I agree with the comments from my previous post on Hillary Clinton that, from the upper echelons of the Democratic Party, there is no divide. Nor is there a divide in the states where Obama won. Where the battles took place and where questionability remained were in the states where Hillary won. I can’t even begin to describe to you the amount of fighting and the amount of time wasted at the breakfast for the South Dakota delegation on Tuesday morning. I walked away from the breakfast feeling absolutely awful and almost disappointed in my delegation. That being said, any doubts about unity that remained on the lower delegate levels were completely gone by the time Obama was officially nominated this afternoon and part of that is due to the way delegates vote.

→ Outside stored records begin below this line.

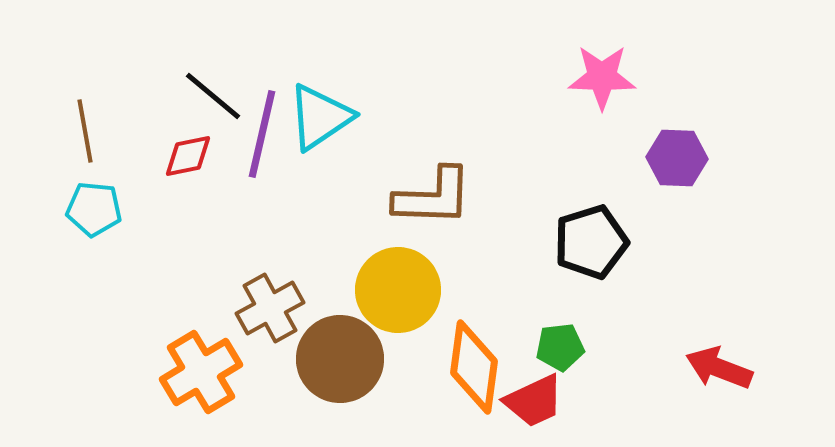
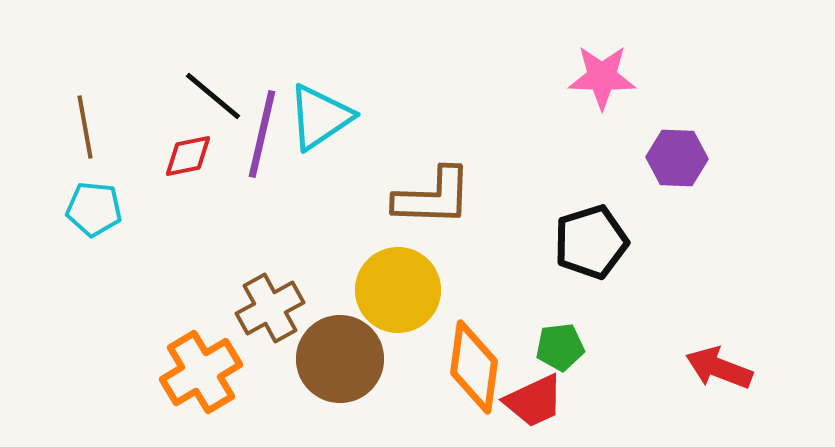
brown line: moved 4 px up
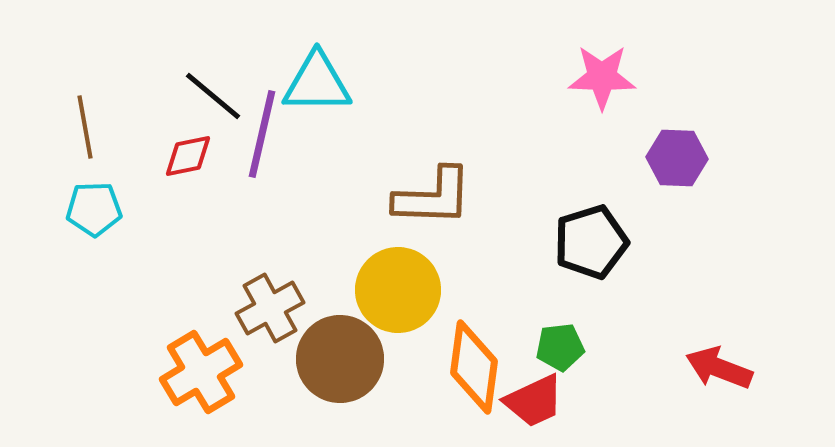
cyan triangle: moved 3 px left, 34 px up; rotated 34 degrees clockwise
cyan pentagon: rotated 8 degrees counterclockwise
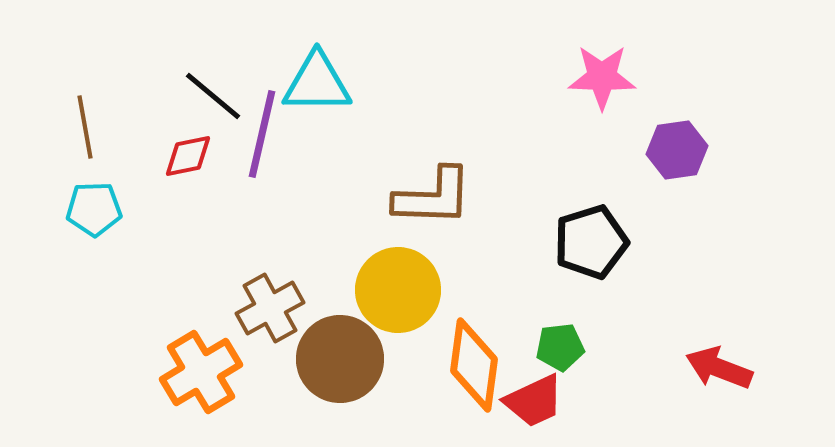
purple hexagon: moved 8 px up; rotated 10 degrees counterclockwise
orange diamond: moved 2 px up
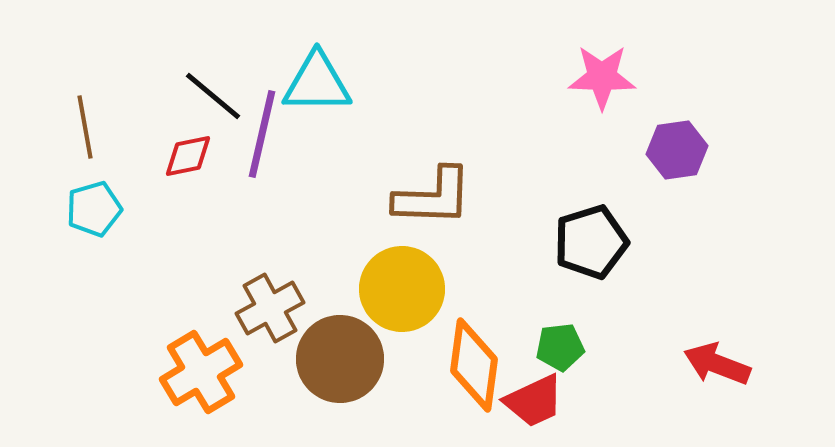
cyan pentagon: rotated 14 degrees counterclockwise
yellow circle: moved 4 px right, 1 px up
red arrow: moved 2 px left, 4 px up
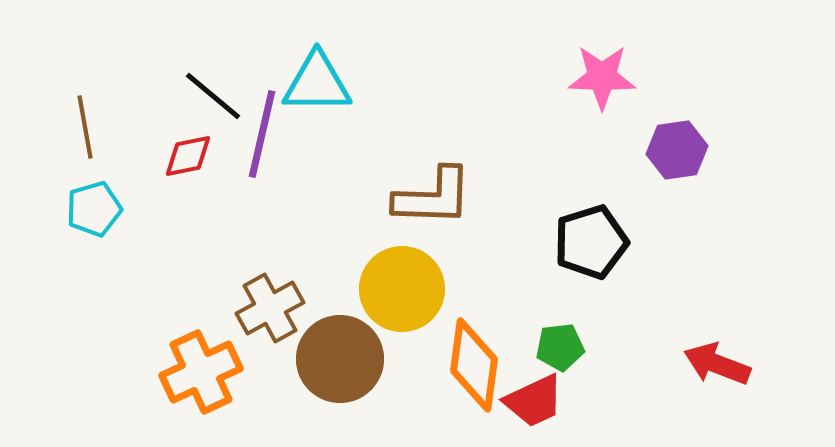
orange cross: rotated 6 degrees clockwise
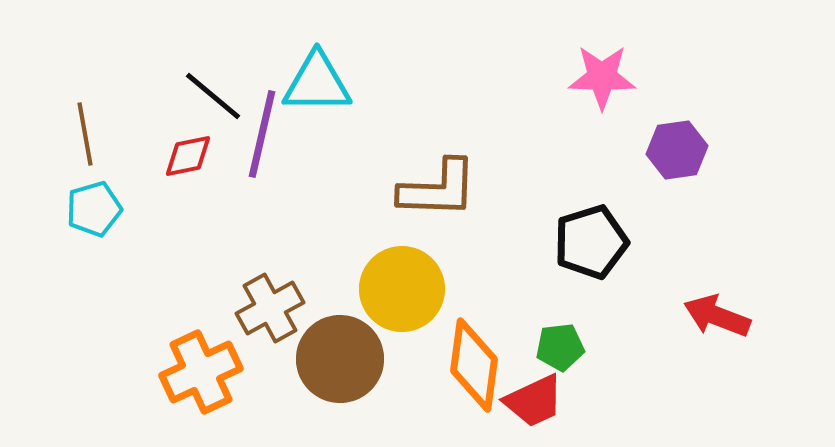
brown line: moved 7 px down
brown L-shape: moved 5 px right, 8 px up
red arrow: moved 48 px up
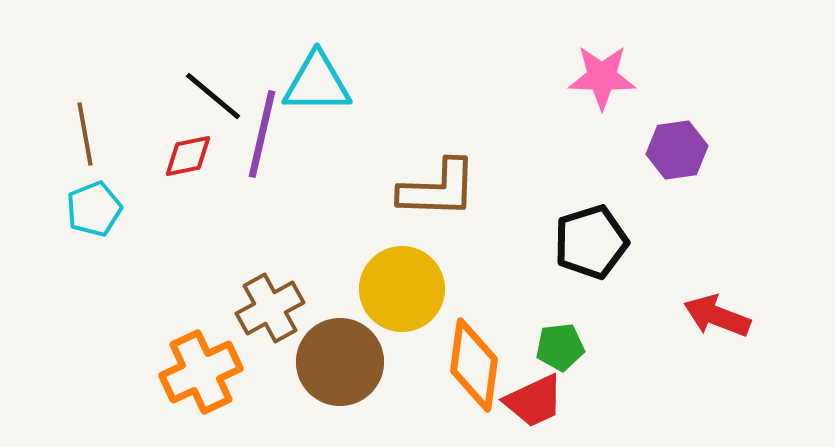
cyan pentagon: rotated 6 degrees counterclockwise
brown circle: moved 3 px down
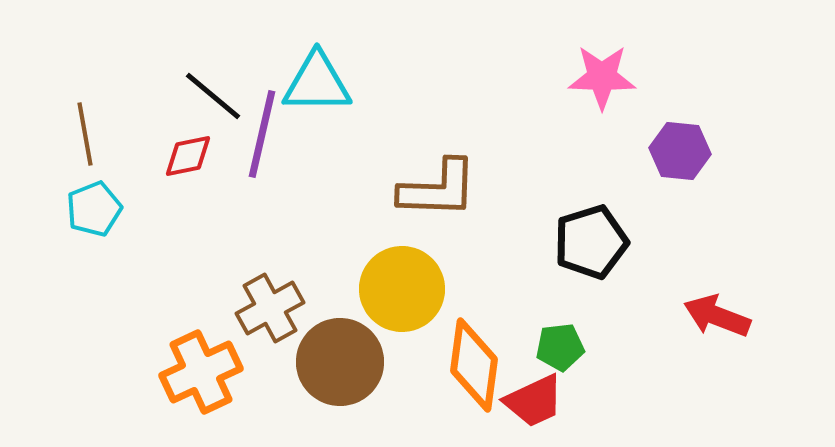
purple hexagon: moved 3 px right, 1 px down; rotated 14 degrees clockwise
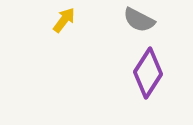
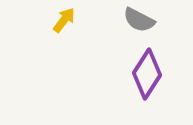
purple diamond: moved 1 px left, 1 px down
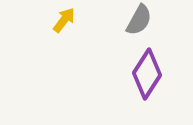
gray semicircle: rotated 88 degrees counterclockwise
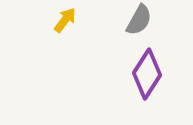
yellow arrow: moved 1 px right
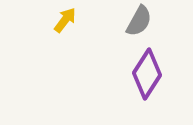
gray semicircle: moved 1 px down
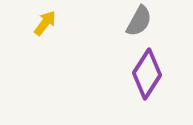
yellow arrow: moved 20 px left, 3 px down
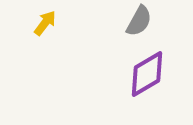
purple diamond: rotated 27 degrees clockwise
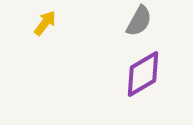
purple diamond: moved 4 px left
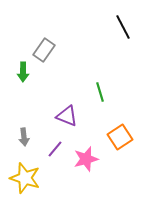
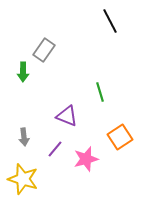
black line: moved 13 px left, 6 px up
yellow star: moved 2 px left, 1 px down
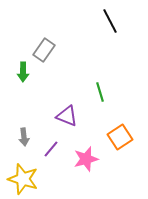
purple line: moved 4 px left
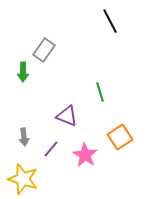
pink star: moved 1 px left, 4 px up; rotated 25 degrees counterclockwise
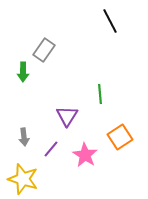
green line: moved 2 px down; rotated 12 degrees clockwise
purple triangle: rotated 40 degrees clockwise
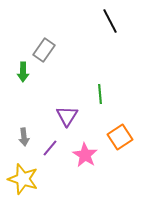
purple line: moved 1 px left, 1 px up
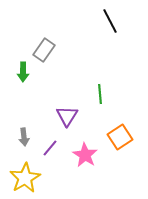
yellow star: moved 2 px right, 1 px up; rotated 24 degrees clockwise
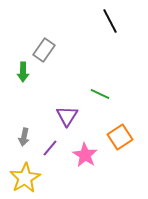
green line: rotated 60 degrees counterclockwise
gray arrow: rotated 18 degrees clockwise
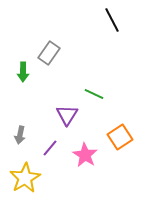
black line: moved 2 px right, 1 px up
gray rectangle: moved 5 px right, 3 px down
green line: moved 6 px left
purple triangle: moved 1 px up
gray arrow: moved 4 px left, 2 px up
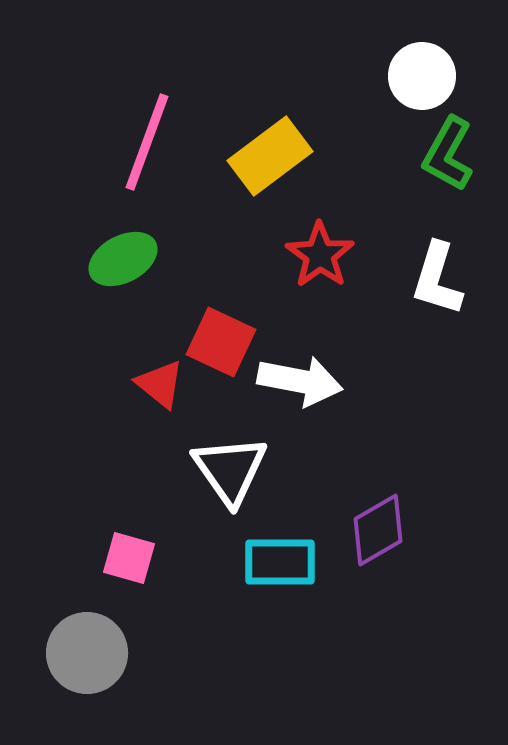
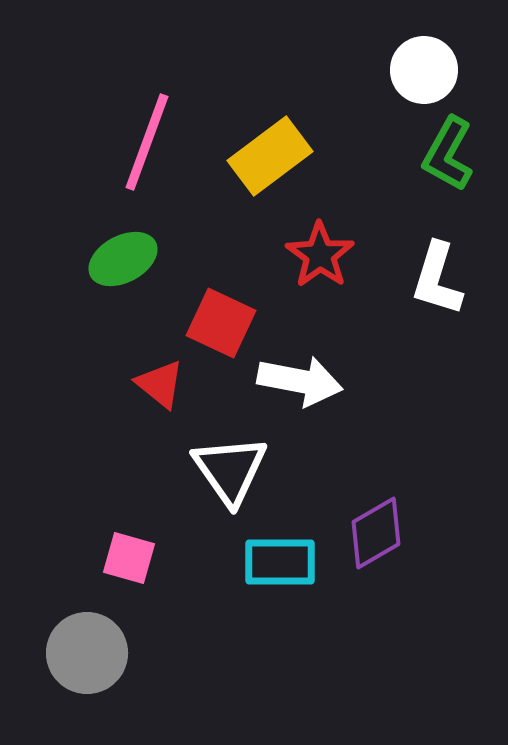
white circle: moved 2 px right, 6 px up
red square: moved 19 px up
purple diamond: moved 2 px left, 3 px down
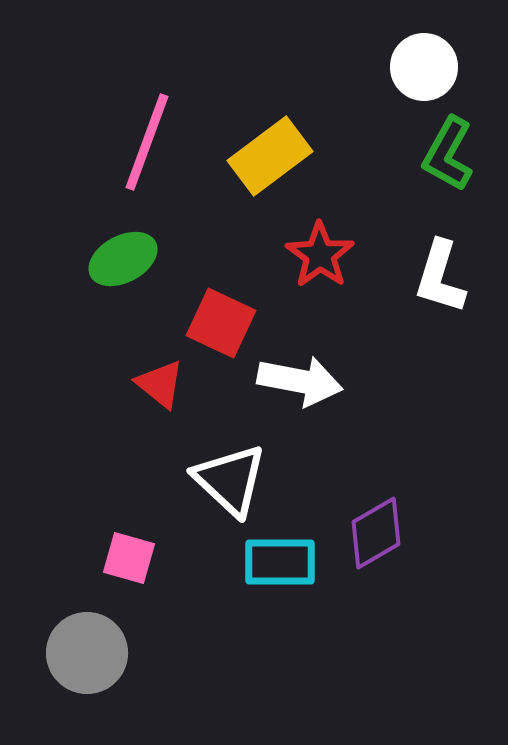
white circle: moved 3 px up
white L-shape: moved 3 px right, 2 px up
white triangle: moved 10 px down; rotated 12 degrees counterclockwise
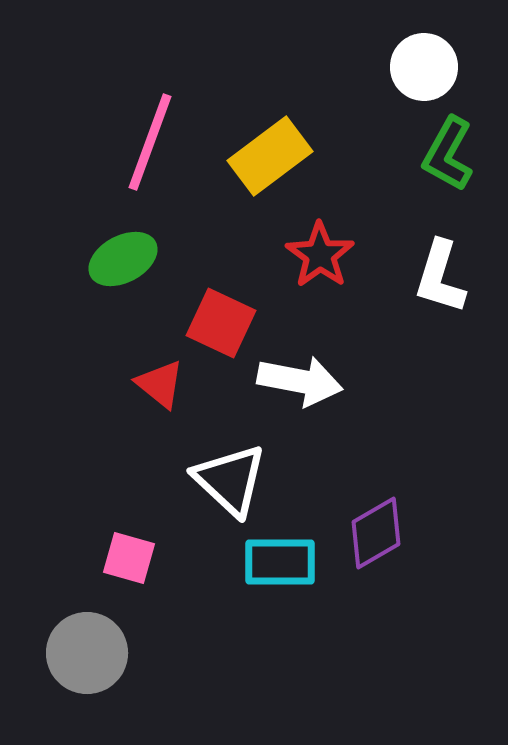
pink line: moved 3 px right
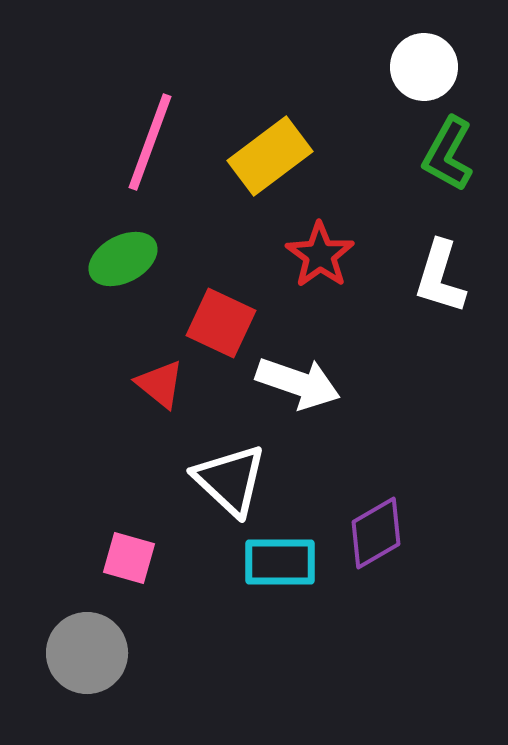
white arrow: moved 2 px left, 2 px down; rotated 8 degrees clockwise
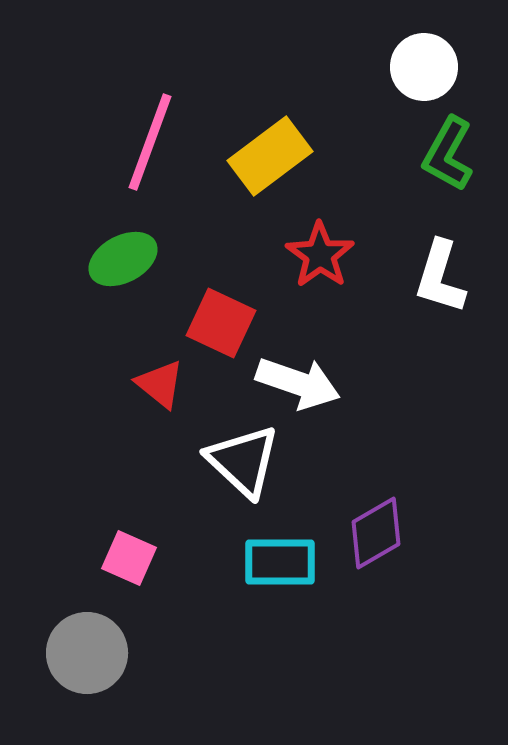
white triangle: moved 13 px right, 19 px up
pink square: rotated 8 degrees clockwise
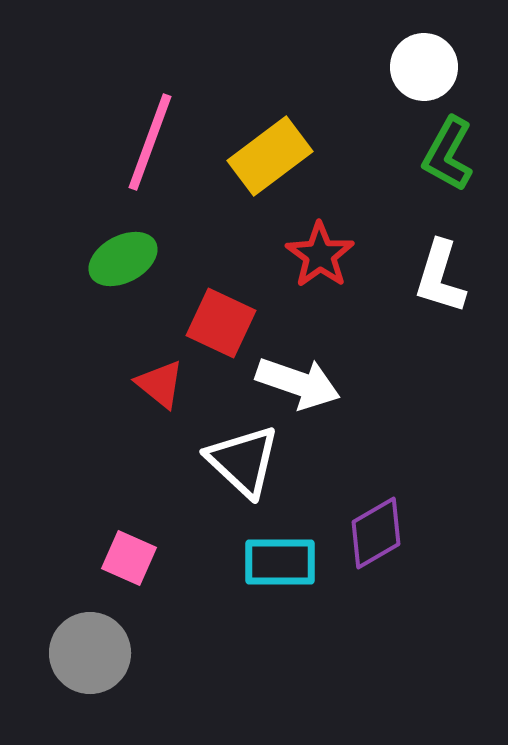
gray circle: moved 3 px right
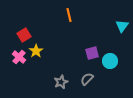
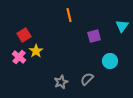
purple square: moved 2 px right, 17 px up
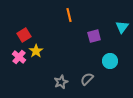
cyan triangle: moved 1 px down
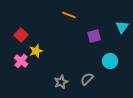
orange line: rotated 56 degrees counterclockwise
red square: moved 3 px left; rotated 16 degrees counterclockwise
yellow star: rotated 16 degrees clockwise
pink cross: moved 2 px right, 4 px down
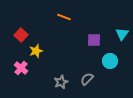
orange line: moved 5 px left, 2 px down
cyan triangle: moved 7 px down
purple square: moved 4 px down; rotated 16 degrees clockwise
pink cross: moved 7 px down
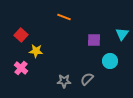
yellow star: rotated 24 degrees clockwise
gray star: moved 3 px right, 1 px up; rotated 24 degrees clockwise
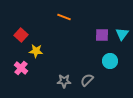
purple square: moved 8 px right, 5 px up
gray semicircle: moved 1 px down
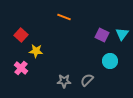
purple square: rotated 24 degrees clockwise
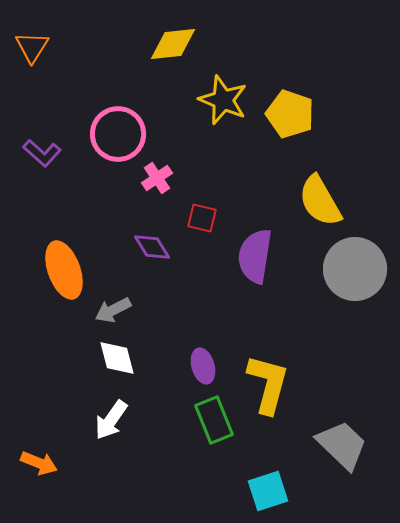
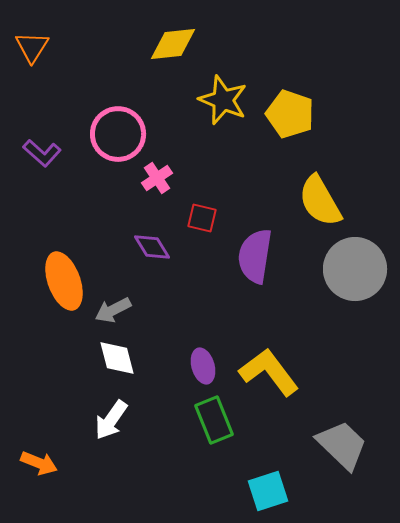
orange ellipse: moved 11 px down
yellow L-shape: moved 1 px right, 12 px up; rotated 52 degrees counterclockwise
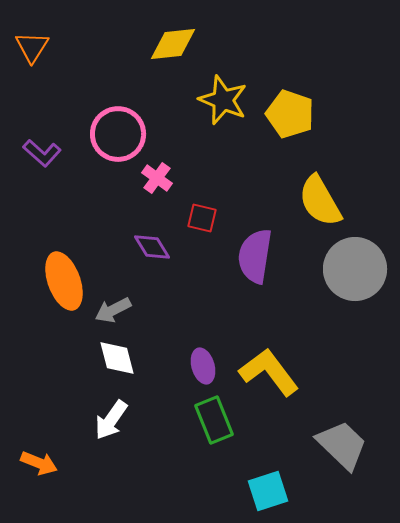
pink cross: rotated 20 degrees counterclockwise
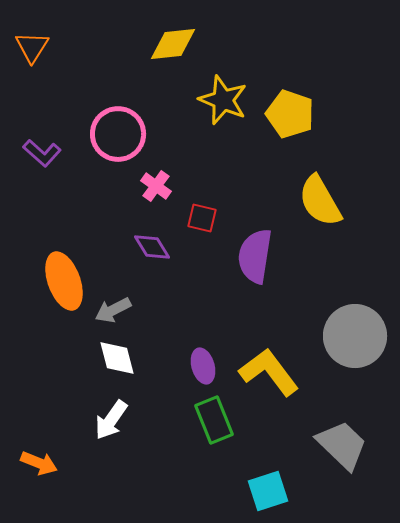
pink cross: moved 1 px left, 8 px down
gray circle: moved 67 px down
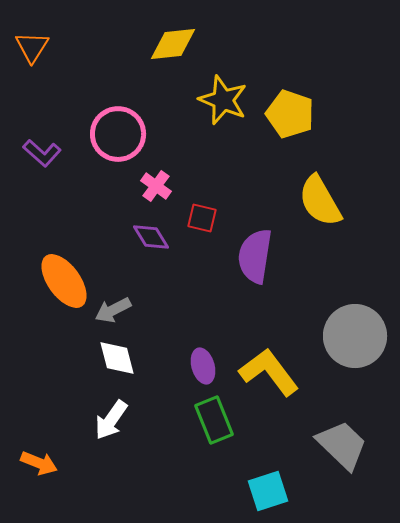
purple diamond: moved 1 px left, 10 px up
orange ellipse: rotated 16 degrees counterclockwise
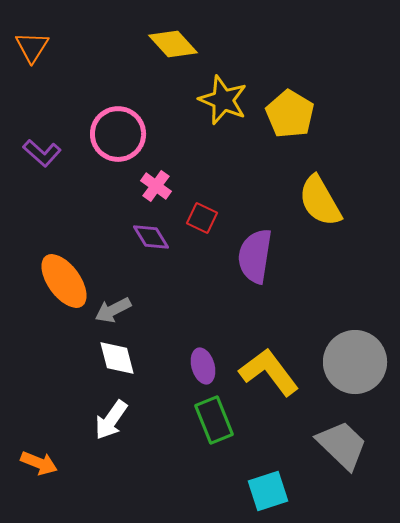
yellow diamond: rotated 54 degrees clockwise
yellow pentagon: rotated 12 degrees clockwise
red square: rotated 12 degrees clockwise
gray circle: moved 26 px down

The official roll call is televised but that is not considered the official vote. Tuesday afternoon, the State party chairs were given manilla envelopes with the ballots and GPS locators in them. By 3:00 this afternoon, all delegates had to have voted, publicly signed their names next to Obama or Clinton, and collectively turned in their votes to the DNC. This means that nearly everyone voted in their pajamas at breakfast this morning. How’s that for a visual? As of Tuesday night, over half of the delegates were Hillary supporters and just under half were for Obama. Today’s vote, from the South Dakota delegation however went 17-5 for Obama.

What changed? A) Some people waited to vote until after Hillary officially released her delegates this afternoon and B) the delegate chairman realized that if, twenty years from now when he’s talking about when the first African American president was nominated for president, he didn’t want to say that he didn’t vote her him. In other words, it took a couple of days, but the message of unity eventually trickled from the top down, which is interesting since the campaign this year is supposed to be run from the bottom up.

2 Comments
  1. Rebecca #

    Primaries are bottom-up. Caucuses are top-down.

    And this party is not unified.

    September 2, 2008
  2. Rebecca #

    “the delegate chairman realized that if, twenty years from now when he’s talking about when the first African American president was nominated for president, he didn’t want to say that he didn’t vote her him.”

    A shitty reason if ever I heard one. how about accurately representing the voters’ choices, especially when the outcome was already predetermined?